Prayer in the Name Is Consistent Prayer

    God in His precious Word, teaches us not only to pray in the Name, but also to DO ALL in the Name. Paul's word to the Colossians is very clear. "Whatsoever ye do, in word or deed, do all in the Name of the Lord Jesus, giving thanks to God and the Father by Him" (Col. 3:17).

    Everything we do, then, must be done with the recognition that we are one with Christ, the members of His Body, and the sharers of His Name. We must act, and think, and speak as those who are the extensions of God's Son, the fullness of Him who filleth all in all.

    It is foolish for us to pretend that we are taking our place in Christ for the ministry of prayer if we do not do the same for all the ministries of our everyday life, our duties in the home, the kitchen, the office or anywhere else. We must do ALL in the Name. Union with Christ must be the basic secret of all our living as well as all our praying.

    All our behavior in all matters and at all times must be such as becomes those who are the members of Christ. In all things we must be one with Him. In all things we must practice His headship; in all things we must reign in life; in all things we must embrace all saints; in all things we must be crucified and in all things we must be filled with the Spirit of our God.

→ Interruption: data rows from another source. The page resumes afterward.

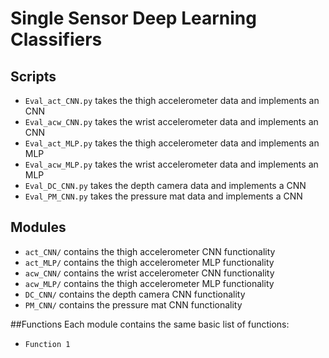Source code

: # Single Sensor Deep Learning Classifiers

## Scripts
 - `Eval_act_CNN.py` takes the thigh accelerometer data and implements an CNN
 - `Eval_acw_CNN.py` takes the wrist accelerometer data and implements an CNN
 - `Eval_act_MLP.py` takes the thigh accelerometer data and implements an MLP
 - `Eval_acw_MLP.py` takes the wrist accelerometer data and implements an MLP
 - `Eval_DC_CNN.py` takes the depth camera data and implements a CNN
 - `Eval_PM_CNN.py` takes the pressure mat data and implements a CNN
 
## Modules
 - `act_CNN/` contains the thigh accelerometer CNN functionality 
 - `act_MLP/` contains the thigh accelerometer MLP functionality 
 - `acw_CNN/` contains the wrist accelerometer CNN functionality 
 - `acw_MLP/` contains the thigh accelerometer MLP functionality 
 - `DC_CNN/` contains the depth camera CNN functionality 
 - `PM_CNN/` contains the pressure mat CNN functionality 
 
##Functions
Each module contains the same basic list of functions:
- `Function 1` 
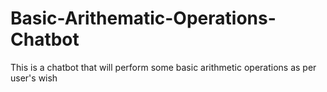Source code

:# Basic-Arithematic-Operations-Chatbot
This is a chatbot that will perform some basic arithmetic operations as per user's wish
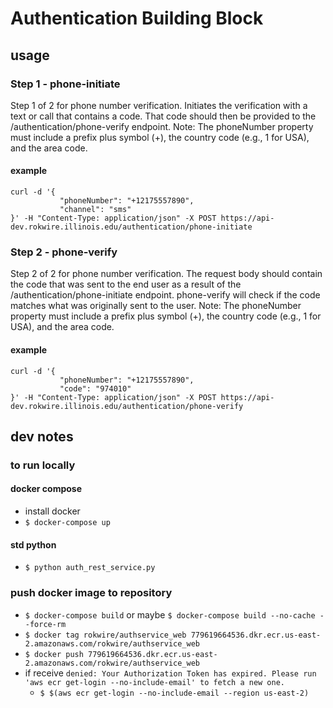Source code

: # Authentication Building Block

## usage

### Step 1 - phone-initiate

Step 1 of 2 for phone number verification. Initiates the verification with a text or call that contains a code. That code should then be provided to the /authentication/phone-verify endpoint. Note: The phoneNumber property must include a prefix plus symbol (+), the country code (e.g., 1 for USA), and the area code.

#### example

    curl -d '{
               "phoneNumber": "+12175557890",
               "channel": "sms"
    }' -H "Content-Type: application/json" -X POST https://api-dev.rokwire.illinois.edu/authentication/phone-initiate

### Step 2 - phone-verify

Step 2 of 2 for phone number verification. The request body should contain the code that was sent to the end user as a result of the /authentication/phone-initiate endpoint. phone-verify will check if the code matches what was originally sent to the user. Note: The phoneNumber property must include a prefix plus symbol (+), the country code (e.g., 1 for USA), and the area code.

#### example

    curl -d '{
               "phoneNumber": "+12175557890",
               "code": "974010"
    }' -H "Content-Type: application/json" -X POST https://api-dev.rokwire.illinois.edu/authentication/phone-verify

## dev notes

### to run locally

#### docker compose

- install docker
- `$ docker-compose up`

#### std python

- `$ python auth_rest_service.py`

### push docker image to repository

- `$ docker-compose build` or maybe `$ docker-compose build --no-cache --force-rm`
- `$ docker tag rokwire/authservice_web 779619664536.dkr.ecr.us-east-2.amazonaws.com/rokwire/authservice_web`
- `$ docker push 779619664536.dkr.ecr.us-east-2.amazonaws.com/rokwire/authservice_web`
- if receive `denied: Your Authorization Token has expired. Please run 'aws ecr get-login --no-include-email' to fetch a new one.`
    - `$ $(aws ecr get-login --no-include-email --region us-east-2)`
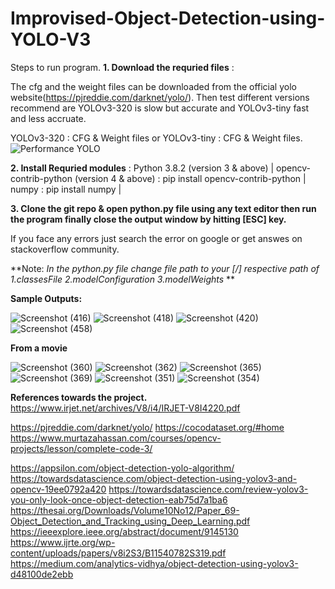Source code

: # Improvised-Object-Detection-using-YOLO-V3
Steps to run program.
**1. Download the requried files** :

The cfg and the weight files can be downloaded from the official yolo website(https://pjreddie.com/darknet/yolo/). 
Then test different versions recommend are YOLOv3-320 is slow but accurate and YOLOv3-tiny fast and less accruate.

YOLOv3-320 : CFG & Weight files or YOLOv3-tiny : CFG & Weight files.
![Performance YOLO](https://user-images.githubusercontent.com/44461959/115347100-9f20e480-a1ce-11eb-9d0a-42122090aa9d.PNG)

**2. Install Requried modules** :
Python 3.8.2 (version 3 & above) |
opencv-contrib-python (version 4 & above) : pip install opencv-contrib-python |
numpy : pip install numpy |

**3. Clone the git repo & open python.py file using any text editor then run the program finally close the output window by hitting [ESC] key.**


If you face any errors just search the error on google or get answes on stackoverflow community.

**Note: 
*In the python.py file change file path to your [/] respective path of 1.classesFile 2.modelConfiguration 3.modelWeights* **

**Sample Outputs:**

![Screenshot (416)](https://user-images.githubusercontent.com/44461959/115352011-7b609d00-a1d4-11eb-98bc-b27baf40fd30.png)
![Screenshot (418)](https://user-images.githubusercontent.com/44461959/115352019-7d2a6080-a1d4-11eb-9925-8eaa6d99437f.png)
![Screenshot (420)](https://user-images.githubusercontent.com/44461959/115352020-7dc2f700-a1d4-11eb-8b21-ae6b4345dfd8.png)
![Screenshot (458)](https://user-images.githubusercontent.com/44461959/115352022-7e5b8d80-a1d4-11eb-80c9-b8951be928a2.png)


**From a movie**

![Screenshot (360)](https://user-images.githubusercontent.com/44461959/115351511-f70e1a00-a1d3-11eb-895d-79a428b0b949.png)
![Screenshot (362)](https://user-images.githubusercontent.com/44461959/115351513-f7a6b080-a1d3-11eb-8990-7176ba142bf4.png)
![Screenshot (365)](https://user-images.githubusercontent.com/44461959/115351530-fbd2ce00-a1d3-11eb-8d6a-73a65dd49fc1.png)
![Screenshot (369)](https://user-images.githubusercontent.com/44461959/115351544-fecdbe80-a1d3-11eb-87b2-8531cdc65f07.png)
![Screenshot (351)](https://user-images.githubusercontent.com/44461959/115351548-ff665500-a1d3-11eb-802d-f6cc76bb4a41.png)
![Screenshot (354)](https://user-images.githubusercontent.com/44461959/115351506-f4abc000-a1d3-11eb-8afb-8d8188ca0e52.png)





**References towards the project.**
https://www.irjet.net/archives/V8/i4/IRJET-V8I4220.pdf

https://pjreddie.com/darknet/yolo/ 
https://cocodataset.org/#home
https://www.murtazahassan.com/courses/opencv-projects/lesson/complete-code-3/


https://appsilon.com/object-detection-yolo-algorithm/
https://towardsdatascience.com/object-detection-using-yolov3-and-opencv-19ee0792a420
https://towardsdatascience.com/review-yolov3-you-only-look-once-object-detection-eab75d7a1ba6
https://thesai.org/Downloads/Volume10No12/Paper_69-Object_Detection_and_Tracking_using_Deep_Learning.pdf
https://ieeexplore.ieee.org/abstract/document/9145130
https://www.ijrte.org/wp-content/uploads/papers/v8i2S3/B11540782S319.pdf
https://medium.com/analytics-vidhya/object-detection-using-yolov3-d48100de2ebb 

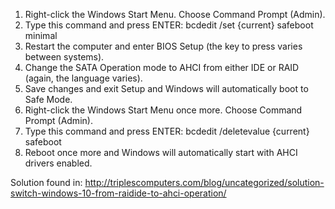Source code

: 1. Right-click the Windows Start Menu. Choose Command Prompt (Admin).
2. Type this command and press ENTER: bcdedit /set {current} safeboot minimal
3. Restart the computer and enter BIOS Setup (the key to press varies between systems).
4. Change the SATA Operation mode to AHCI from either IDE or RAID (again, the language varies).
5. Save changes and exit Setup and Windows will automatically boot to Safe Mode.
6. Right-click the Windows Start Menu once more. Choose Command Prompt (Admin).
7. Type this command and press ENTER: bcdedit /deletevalue {current} safeboot
8. Reboot once more and Windows will automatically start with AHCI drivers enabled.

Solution found in: http://triplescomputers.com/blog/uncategorized/solution-switch-windows-10-from-raidide-to-ahci-operation/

    Let us be quite sure of it that only those will effectively pray in the Name who moment by moment take grace from the Lord to do ALL that they do in that same dear Name, worshipfully recognizing their heavenly oneness with Christ their Head and with all their fellow members.

    There is truly not one of us who can even begin to regard himself as qualified to pray in the Name. Here we have the dearest message of our study, and we believe it will leave us with deep adoring worship in our hearts. The glorious fact is this: Christ Himself is our perfect and absolute attainment in all the various matters we have mentioned.

    After everything is said and done the Spirit of God brings us back to the matter of our abiding in Christ. "If ye abide in Me, and My words abide in you, ye shall ask what ye will, and it shall be done unto you" (John 15:7). Only in Christ Himself can we ever find our fitness for anything God asks of us. The essence of spirituality is running into Christ for all that God requires. More and more shall we find that out as we go on with the Lord.

    We read in Corinthians that "Christ is made unto us wisdom and righteousness and sanctification and redemption" (1 Cor. 1:30). Colossians tells us that we are "complete in Him" (Col. 2:10). Hebrews declares to us that "by one offering He [Christ] hath perfected for ever them that are sanctified" (Heb. 10:14). We repeat, then, that Christ and Christ alone is our perfect fitness in all things.

    As He is our Head, so is He our true subjection to righteous headship. As He is our King, so is He our ability to reign. As He loves and cherishes all His members, so is He our enablement to do the same. As He is the crucified One, so is He our crucifixion.

    As He is the Man full of the Holy Ghost, so is He our fullness also. As He is the One who does always those things that please the Father, so is He our perfect holiness in all the details and duties of our daily lives.

    For all these matters we have simply to abide in Him. That is our basic need. As we take or place in Christ by faith, He takes His place in us by the Holy Ghost. We may say that the degree of our abiding will be the degree to which the various qualifications we have mentioned will be found in us, and thus the degree to which our praying will be really in His Name.

    Praying in the Name is not something for which we ourselves can, in ourselves, become qualified. It is something for which we take all our qualification from and in the Lord Himself.

    Nor is it something which we can ever feel we have attained. It is something in which we grow, even as we grow in our abiding and our resultant spirituality. In all these matters we develop through daily obedience to God's precious Word, and through deepening communion with Him, our Blessed Lord.

    – Abridged from Prayer In The Name by G. R. Golsworthy.